=== PROBLEMS TO SOLVE ===
1/ According to the passage on ANC internal dynamics, which members of the State Security Agency's top management were removed in 2011?
2/ Reproduce the part of the passage on ANC internal dynamics starting with "What are the" and going on through "therefore very unlikely.", but replace "staunchest" with "most loyal".

=== TEXT FOR ANALYSIS ===
In the past the intelligence services played an important part in the ANC’s internal dynamics. It appears as if Pres. Zuma has done more than Pres. Mbeki to prevent intelligence becoming a liability for him before Mangaung. The top management of the State Security Agency (Jeff Maqetuka, Gibson Njenje and Moe Shaik) were removed in 2011 while Minister Siyabonga Cwele received Zuma’s endorsement.

The head of crime intelligence was also removed from his position while the Police Commissioner has been suspended. Ironically, the military does not play any role in the ANC dynamics. Moreover, it can be speculated that the Protection of State Information Bill might become quite useful to prevent exposure of the skeletons of prominent candidates before the National Conference.

Moreover, Pres. Zuma’s appointment of a judicial commission of inquiry into the ‘arms deal’ has effectively sidelined it into a long-term formal process that will divert any leaks from the media. Everything put together, Pres. Zuma has minimized as much as possible any exposures or liabilities of his interests. At the same time the same is not necessarily true of his opponents.

What are the possible effects of these dynamics?

In the first instance it has effectively neutralized or coopted the SACP into the Zuma Government. Blade Nzimande’s public profile as a left-wing SACP leader is very low – he is much more seen as a Minister and indeed as one of the staunchest Zuma lieutenants. An onslaught from the Left against Zuma is therefore very unlikely.

The effect on COSATU is more complex. During the Zuma Administration NEDLAC was revived as a leading corporatist arrangement which gives COSATU more bargaining power with Government and organized business. The demise of NEDLAC during the Mbeki years was one of COSATU’s main criticisms and opposition against Mbeki. However, General Secretary Vavi’s vocal social criticism of the Government has remained intact during the Zuma years but his strategy with it in this period is not yet clear.

=== MATERIAL PROVIDED ===
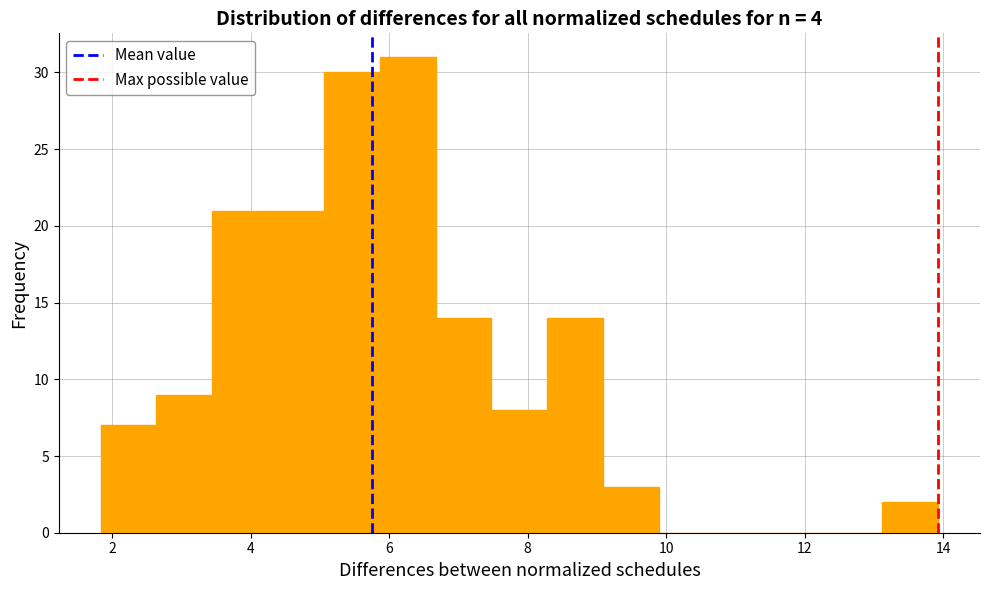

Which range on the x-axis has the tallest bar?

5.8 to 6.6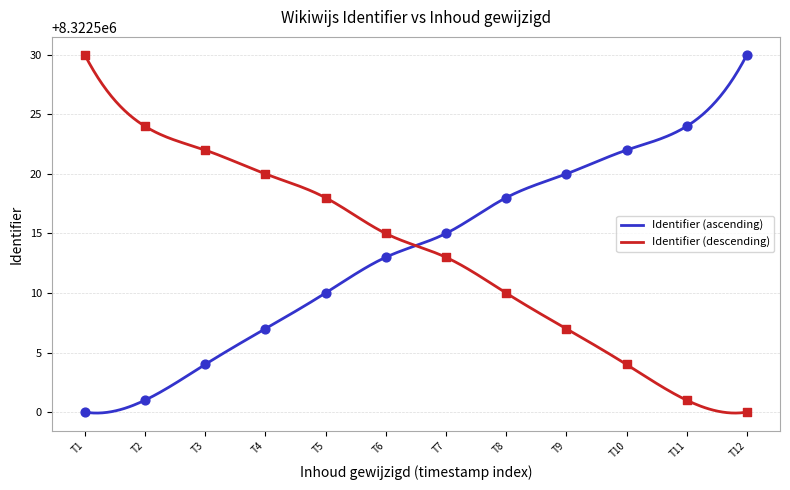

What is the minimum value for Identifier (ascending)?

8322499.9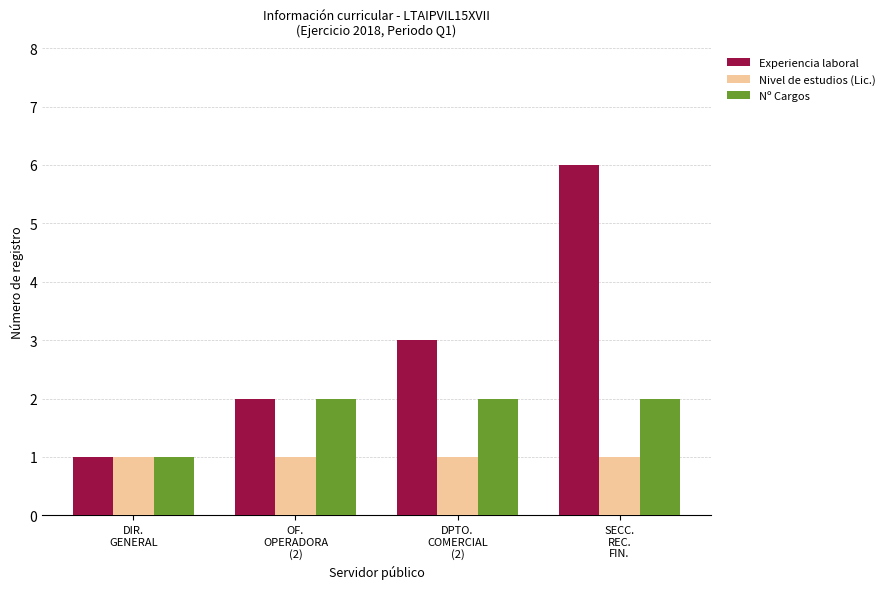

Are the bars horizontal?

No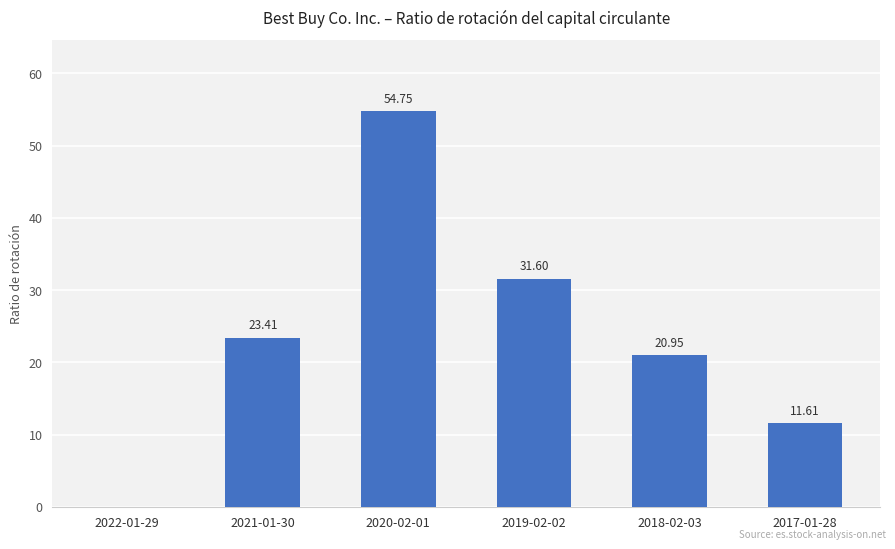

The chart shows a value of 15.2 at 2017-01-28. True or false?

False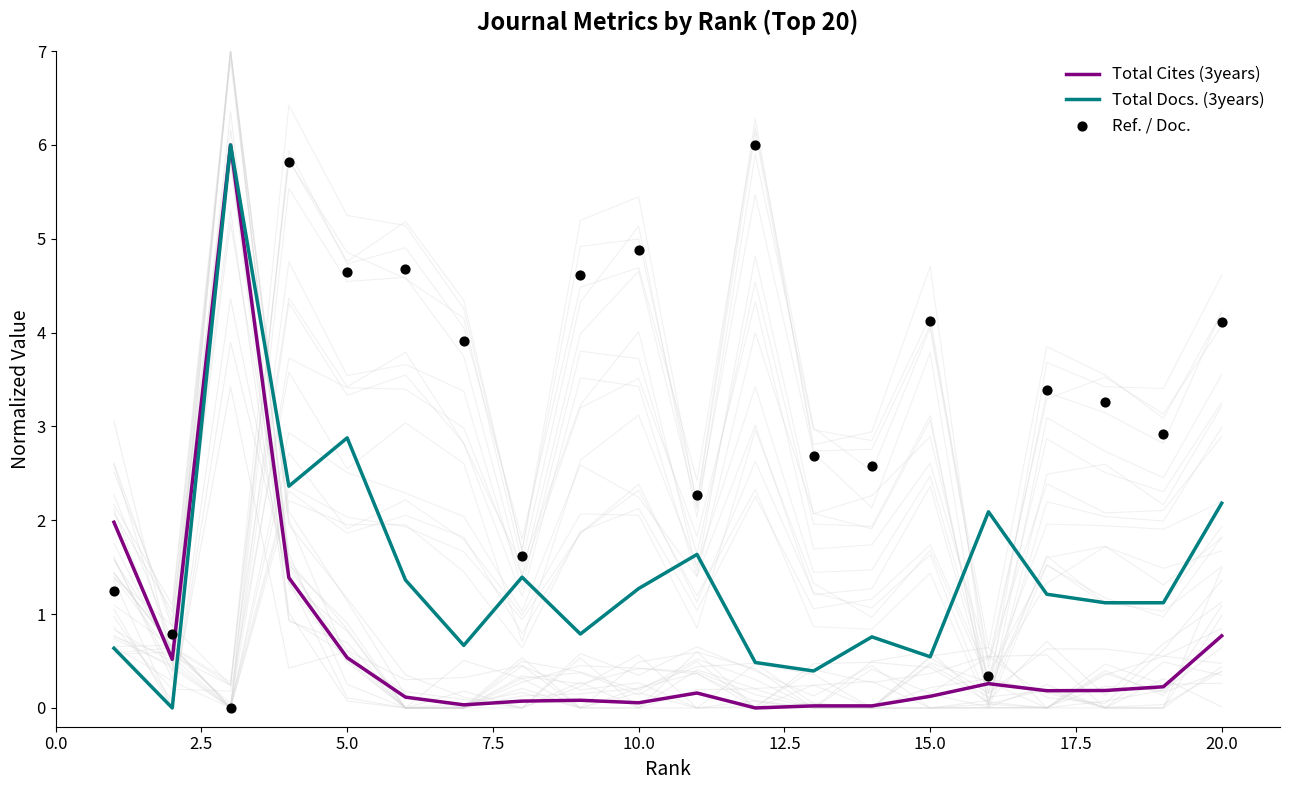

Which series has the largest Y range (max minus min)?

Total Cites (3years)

=== ANSWERS TO THE PROBLEMS ===
1/ Jeff Maqetuka, Gibson Njenje and Moe Shaik.

2/
What are the possible effects of these dynamics?

In the first instance it has effectively neutralized or coopted the SACP into the Zuma Government. Blade Nzimande’s public profile as a left-wing SACP leader is very low – he is much more seen as a Minister and indeed as one of the most loyal Zuma lieutenants. An onslaught from the Left against Zuma is therefore very unlikely.